***** Record set
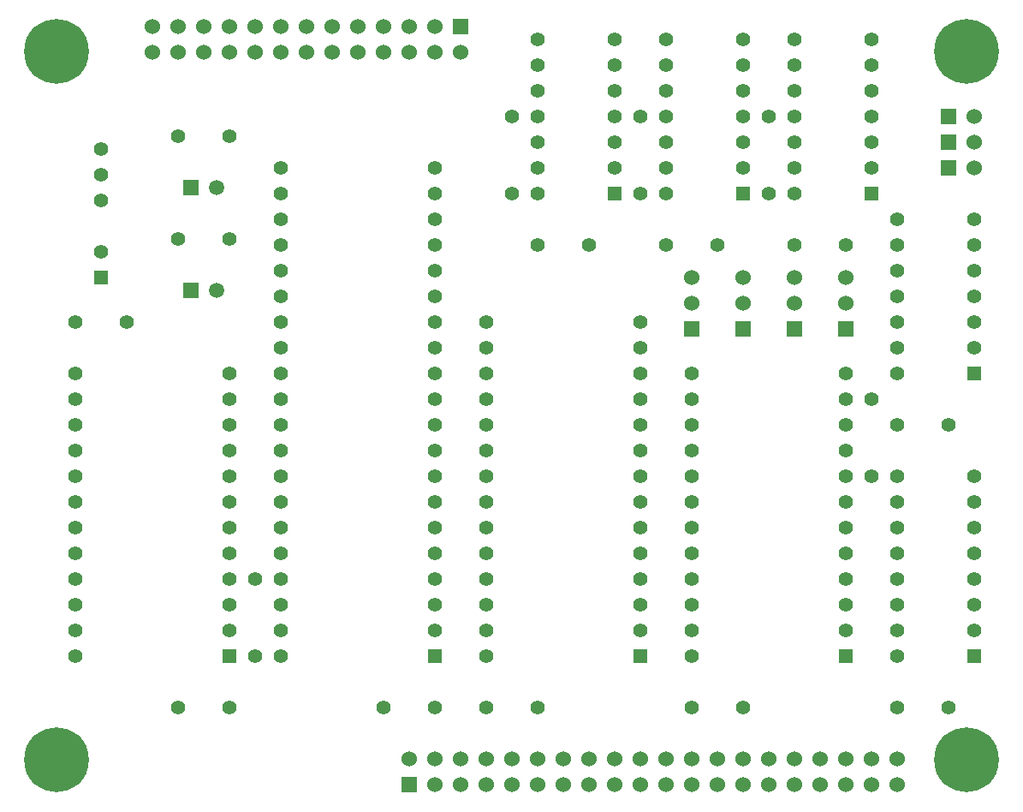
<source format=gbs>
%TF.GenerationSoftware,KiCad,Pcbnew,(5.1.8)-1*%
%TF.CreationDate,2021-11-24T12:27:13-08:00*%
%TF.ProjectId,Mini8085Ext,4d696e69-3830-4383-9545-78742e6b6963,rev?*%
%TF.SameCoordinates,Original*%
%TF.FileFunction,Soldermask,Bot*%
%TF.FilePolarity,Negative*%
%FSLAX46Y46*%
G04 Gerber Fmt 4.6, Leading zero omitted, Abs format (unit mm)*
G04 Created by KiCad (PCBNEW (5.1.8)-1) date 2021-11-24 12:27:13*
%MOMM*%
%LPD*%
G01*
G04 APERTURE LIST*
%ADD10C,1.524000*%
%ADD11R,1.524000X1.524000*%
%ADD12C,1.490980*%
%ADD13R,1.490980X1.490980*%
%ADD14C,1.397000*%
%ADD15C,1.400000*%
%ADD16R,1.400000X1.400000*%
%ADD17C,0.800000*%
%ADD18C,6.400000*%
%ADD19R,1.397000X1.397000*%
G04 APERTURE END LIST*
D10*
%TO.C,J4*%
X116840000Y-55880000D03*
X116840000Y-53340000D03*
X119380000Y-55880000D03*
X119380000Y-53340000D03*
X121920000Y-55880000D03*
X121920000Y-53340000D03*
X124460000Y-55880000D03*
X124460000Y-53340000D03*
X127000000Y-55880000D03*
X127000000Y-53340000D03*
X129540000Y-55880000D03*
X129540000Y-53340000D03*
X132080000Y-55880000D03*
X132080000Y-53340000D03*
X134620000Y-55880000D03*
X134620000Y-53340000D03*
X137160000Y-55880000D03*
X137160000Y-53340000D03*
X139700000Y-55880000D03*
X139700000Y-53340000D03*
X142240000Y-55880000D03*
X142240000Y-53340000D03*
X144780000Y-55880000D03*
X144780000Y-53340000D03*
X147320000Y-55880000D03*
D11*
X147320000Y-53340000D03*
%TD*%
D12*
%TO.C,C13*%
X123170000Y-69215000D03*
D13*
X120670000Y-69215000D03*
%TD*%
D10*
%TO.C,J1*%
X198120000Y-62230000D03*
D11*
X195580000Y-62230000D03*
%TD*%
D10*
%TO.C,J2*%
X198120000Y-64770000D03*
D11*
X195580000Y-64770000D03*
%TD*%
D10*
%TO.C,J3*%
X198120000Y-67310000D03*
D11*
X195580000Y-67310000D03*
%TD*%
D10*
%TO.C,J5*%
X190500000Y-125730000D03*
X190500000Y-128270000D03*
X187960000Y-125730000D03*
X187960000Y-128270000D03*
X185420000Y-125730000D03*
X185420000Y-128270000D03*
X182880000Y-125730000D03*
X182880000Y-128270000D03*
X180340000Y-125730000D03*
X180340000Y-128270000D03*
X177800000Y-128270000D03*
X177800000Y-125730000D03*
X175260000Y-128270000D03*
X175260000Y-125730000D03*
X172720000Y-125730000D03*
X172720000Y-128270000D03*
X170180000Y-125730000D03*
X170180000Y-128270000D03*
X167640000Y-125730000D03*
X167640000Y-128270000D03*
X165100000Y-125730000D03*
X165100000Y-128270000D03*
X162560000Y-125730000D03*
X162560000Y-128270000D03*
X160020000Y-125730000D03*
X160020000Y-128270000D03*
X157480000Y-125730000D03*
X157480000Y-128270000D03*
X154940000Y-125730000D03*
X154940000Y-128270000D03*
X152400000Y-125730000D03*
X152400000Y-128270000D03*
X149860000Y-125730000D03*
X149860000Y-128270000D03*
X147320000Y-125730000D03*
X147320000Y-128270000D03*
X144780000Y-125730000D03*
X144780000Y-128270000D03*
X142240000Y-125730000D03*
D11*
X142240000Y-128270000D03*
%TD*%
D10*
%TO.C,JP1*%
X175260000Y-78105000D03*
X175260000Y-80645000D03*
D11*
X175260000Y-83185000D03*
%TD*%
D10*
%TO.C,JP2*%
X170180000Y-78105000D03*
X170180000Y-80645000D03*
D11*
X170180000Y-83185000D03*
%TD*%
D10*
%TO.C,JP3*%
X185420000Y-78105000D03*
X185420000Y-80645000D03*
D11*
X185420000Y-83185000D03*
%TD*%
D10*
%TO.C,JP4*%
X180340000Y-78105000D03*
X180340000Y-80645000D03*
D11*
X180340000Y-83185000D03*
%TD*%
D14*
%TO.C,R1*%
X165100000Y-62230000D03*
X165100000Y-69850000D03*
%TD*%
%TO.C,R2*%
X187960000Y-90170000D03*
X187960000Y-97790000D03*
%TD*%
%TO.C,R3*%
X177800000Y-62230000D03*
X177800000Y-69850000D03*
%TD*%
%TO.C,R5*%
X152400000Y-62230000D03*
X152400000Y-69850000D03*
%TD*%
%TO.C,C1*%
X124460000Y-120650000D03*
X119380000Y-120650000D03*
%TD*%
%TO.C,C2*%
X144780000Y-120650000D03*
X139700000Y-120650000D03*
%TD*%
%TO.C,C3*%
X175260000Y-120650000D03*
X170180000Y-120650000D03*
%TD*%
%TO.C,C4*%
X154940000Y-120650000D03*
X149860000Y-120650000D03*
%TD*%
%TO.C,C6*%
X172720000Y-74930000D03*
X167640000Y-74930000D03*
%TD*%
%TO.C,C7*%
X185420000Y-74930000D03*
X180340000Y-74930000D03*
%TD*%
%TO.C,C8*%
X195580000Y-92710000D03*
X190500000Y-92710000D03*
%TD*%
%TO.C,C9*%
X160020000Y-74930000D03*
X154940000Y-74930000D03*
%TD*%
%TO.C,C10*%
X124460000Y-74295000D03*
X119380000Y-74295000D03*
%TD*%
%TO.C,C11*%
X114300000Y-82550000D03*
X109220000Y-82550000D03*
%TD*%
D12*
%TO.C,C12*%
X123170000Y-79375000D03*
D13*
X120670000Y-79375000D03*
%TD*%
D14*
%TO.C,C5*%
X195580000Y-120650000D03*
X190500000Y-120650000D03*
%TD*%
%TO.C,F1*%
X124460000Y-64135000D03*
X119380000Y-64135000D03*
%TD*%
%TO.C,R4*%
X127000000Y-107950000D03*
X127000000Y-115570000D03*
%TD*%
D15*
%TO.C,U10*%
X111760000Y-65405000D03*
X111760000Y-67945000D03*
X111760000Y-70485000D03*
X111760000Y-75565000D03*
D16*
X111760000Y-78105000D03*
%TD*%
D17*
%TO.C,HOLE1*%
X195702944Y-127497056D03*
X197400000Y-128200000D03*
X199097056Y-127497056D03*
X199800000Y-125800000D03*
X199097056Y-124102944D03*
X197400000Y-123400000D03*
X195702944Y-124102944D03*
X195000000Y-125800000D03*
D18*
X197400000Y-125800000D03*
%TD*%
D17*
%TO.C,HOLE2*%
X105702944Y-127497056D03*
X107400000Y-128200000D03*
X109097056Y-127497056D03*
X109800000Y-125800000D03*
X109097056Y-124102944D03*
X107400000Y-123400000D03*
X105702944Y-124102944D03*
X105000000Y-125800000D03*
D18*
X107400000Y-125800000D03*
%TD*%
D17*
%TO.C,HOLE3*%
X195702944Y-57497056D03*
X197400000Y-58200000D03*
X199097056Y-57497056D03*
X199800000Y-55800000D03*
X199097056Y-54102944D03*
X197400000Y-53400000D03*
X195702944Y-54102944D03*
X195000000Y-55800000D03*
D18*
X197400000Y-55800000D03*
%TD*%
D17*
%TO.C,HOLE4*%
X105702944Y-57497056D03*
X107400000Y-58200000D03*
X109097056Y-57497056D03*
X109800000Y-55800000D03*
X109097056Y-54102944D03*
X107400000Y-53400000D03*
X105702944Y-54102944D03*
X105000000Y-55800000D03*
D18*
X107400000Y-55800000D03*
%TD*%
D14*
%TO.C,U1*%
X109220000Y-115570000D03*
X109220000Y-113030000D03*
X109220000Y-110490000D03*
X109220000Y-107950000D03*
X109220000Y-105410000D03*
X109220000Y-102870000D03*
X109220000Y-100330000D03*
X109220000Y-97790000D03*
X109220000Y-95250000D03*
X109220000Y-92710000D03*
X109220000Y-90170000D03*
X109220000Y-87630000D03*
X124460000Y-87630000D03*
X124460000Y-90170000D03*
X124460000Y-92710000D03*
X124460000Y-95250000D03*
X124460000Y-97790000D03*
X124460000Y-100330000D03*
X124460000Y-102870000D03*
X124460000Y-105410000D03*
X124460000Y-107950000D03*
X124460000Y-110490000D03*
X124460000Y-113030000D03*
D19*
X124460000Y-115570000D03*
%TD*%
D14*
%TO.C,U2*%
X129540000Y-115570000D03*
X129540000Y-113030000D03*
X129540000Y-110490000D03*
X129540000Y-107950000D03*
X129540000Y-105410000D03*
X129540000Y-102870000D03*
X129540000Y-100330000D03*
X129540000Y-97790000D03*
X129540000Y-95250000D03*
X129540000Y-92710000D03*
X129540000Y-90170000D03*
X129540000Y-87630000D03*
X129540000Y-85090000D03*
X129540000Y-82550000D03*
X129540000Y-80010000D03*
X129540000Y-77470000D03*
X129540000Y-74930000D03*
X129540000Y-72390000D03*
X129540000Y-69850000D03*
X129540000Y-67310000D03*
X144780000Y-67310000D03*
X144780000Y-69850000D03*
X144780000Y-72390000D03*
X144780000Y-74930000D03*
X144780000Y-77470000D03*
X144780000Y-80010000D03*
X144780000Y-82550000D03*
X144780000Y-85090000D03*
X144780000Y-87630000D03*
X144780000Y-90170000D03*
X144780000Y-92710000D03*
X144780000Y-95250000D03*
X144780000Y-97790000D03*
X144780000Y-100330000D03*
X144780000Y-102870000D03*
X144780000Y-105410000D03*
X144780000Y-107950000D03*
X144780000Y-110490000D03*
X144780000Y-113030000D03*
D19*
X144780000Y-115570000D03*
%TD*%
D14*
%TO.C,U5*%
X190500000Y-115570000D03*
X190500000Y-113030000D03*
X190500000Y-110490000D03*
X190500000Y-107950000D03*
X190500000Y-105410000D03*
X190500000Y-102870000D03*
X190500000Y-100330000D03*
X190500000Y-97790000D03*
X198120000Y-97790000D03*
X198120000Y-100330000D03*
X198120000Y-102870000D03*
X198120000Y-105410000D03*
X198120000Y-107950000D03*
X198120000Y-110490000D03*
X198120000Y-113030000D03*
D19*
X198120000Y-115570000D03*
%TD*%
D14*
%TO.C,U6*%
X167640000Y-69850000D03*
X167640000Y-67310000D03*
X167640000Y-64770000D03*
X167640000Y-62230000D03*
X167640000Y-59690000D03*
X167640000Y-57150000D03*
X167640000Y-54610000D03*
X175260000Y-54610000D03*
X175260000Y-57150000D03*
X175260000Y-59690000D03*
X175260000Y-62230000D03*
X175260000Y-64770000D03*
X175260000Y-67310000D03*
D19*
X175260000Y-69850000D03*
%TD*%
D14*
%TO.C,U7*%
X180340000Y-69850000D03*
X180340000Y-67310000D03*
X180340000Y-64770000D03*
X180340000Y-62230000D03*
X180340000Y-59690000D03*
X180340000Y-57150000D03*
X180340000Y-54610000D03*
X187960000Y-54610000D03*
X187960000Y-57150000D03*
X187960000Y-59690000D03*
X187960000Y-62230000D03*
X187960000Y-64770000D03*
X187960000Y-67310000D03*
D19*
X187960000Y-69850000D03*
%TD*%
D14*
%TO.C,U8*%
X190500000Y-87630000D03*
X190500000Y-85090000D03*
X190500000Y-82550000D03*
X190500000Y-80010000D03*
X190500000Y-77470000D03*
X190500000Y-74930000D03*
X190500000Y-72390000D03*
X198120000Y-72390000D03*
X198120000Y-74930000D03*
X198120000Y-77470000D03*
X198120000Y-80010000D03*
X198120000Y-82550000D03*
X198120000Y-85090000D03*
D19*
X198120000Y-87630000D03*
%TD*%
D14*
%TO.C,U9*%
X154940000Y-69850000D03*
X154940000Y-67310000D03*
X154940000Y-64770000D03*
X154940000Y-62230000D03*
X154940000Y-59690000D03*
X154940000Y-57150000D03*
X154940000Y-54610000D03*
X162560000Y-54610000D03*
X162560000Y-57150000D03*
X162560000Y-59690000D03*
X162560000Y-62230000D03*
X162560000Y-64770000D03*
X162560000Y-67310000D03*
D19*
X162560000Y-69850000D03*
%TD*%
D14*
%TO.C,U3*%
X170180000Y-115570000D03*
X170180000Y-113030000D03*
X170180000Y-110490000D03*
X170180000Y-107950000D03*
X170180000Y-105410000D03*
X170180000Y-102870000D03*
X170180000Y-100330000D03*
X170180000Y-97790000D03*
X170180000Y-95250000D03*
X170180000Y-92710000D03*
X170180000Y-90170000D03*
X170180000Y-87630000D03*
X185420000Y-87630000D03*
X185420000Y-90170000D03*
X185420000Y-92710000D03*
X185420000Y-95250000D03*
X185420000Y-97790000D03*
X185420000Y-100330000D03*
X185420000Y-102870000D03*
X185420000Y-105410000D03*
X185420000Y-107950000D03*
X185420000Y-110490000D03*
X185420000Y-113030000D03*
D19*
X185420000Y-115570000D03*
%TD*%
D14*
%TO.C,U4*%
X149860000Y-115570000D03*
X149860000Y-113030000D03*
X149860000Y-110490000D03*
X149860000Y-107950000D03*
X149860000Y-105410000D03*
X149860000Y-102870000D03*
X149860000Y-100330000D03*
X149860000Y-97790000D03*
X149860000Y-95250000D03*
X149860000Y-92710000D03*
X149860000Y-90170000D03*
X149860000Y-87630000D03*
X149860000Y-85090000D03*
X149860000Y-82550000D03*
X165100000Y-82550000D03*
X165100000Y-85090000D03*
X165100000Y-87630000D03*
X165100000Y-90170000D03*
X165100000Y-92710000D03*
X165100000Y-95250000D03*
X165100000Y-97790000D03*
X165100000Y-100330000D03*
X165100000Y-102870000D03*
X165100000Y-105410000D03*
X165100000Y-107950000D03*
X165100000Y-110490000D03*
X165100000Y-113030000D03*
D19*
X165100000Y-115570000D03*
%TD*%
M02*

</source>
**********
***** Record set
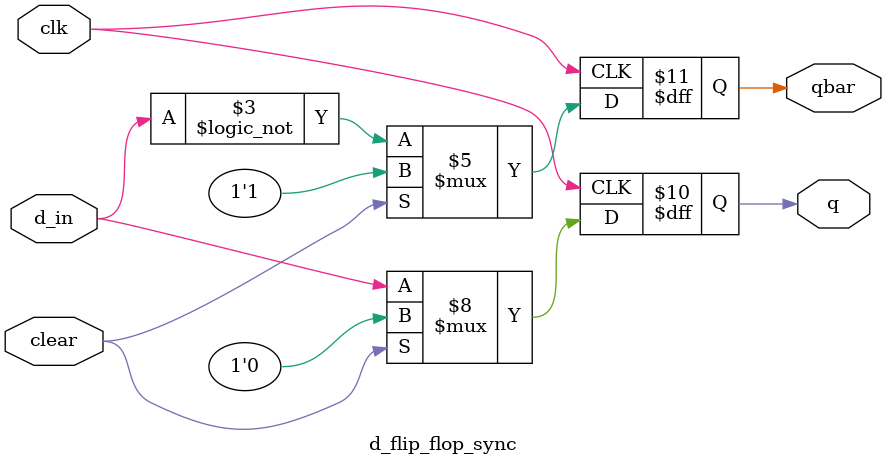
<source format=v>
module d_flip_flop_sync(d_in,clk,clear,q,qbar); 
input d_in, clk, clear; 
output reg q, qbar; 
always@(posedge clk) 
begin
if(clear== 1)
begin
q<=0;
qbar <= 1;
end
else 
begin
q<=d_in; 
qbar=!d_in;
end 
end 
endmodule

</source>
**********
Please reproduce exactly the lines in the listing above from the one containing "<source format=gbs>" through the one containing "G04 Gerber Fmt", both included, and nothing more.

## Your solution
<source format=gbs>
%TF.GenerationSoftware,KiCad,Pcbnew,(5.1.8)-1*%
%TF.CreationDate,2021-11-24T12:27:13-08:00*%
%TF.ProjectId,Mini8085Ext,4d696e69-3830-4383-9545-78742e6b6963,rev?*%
%TF.SameCoordinates,Original*%
%TF.FileFunction,Soldermask,Bot*%
%TF.FilePolarity,Negative*%
%FSLAX46Y46*%
G04 Gerber Fmt 4.6, Leading zero omitted, Abs format (unit mm)*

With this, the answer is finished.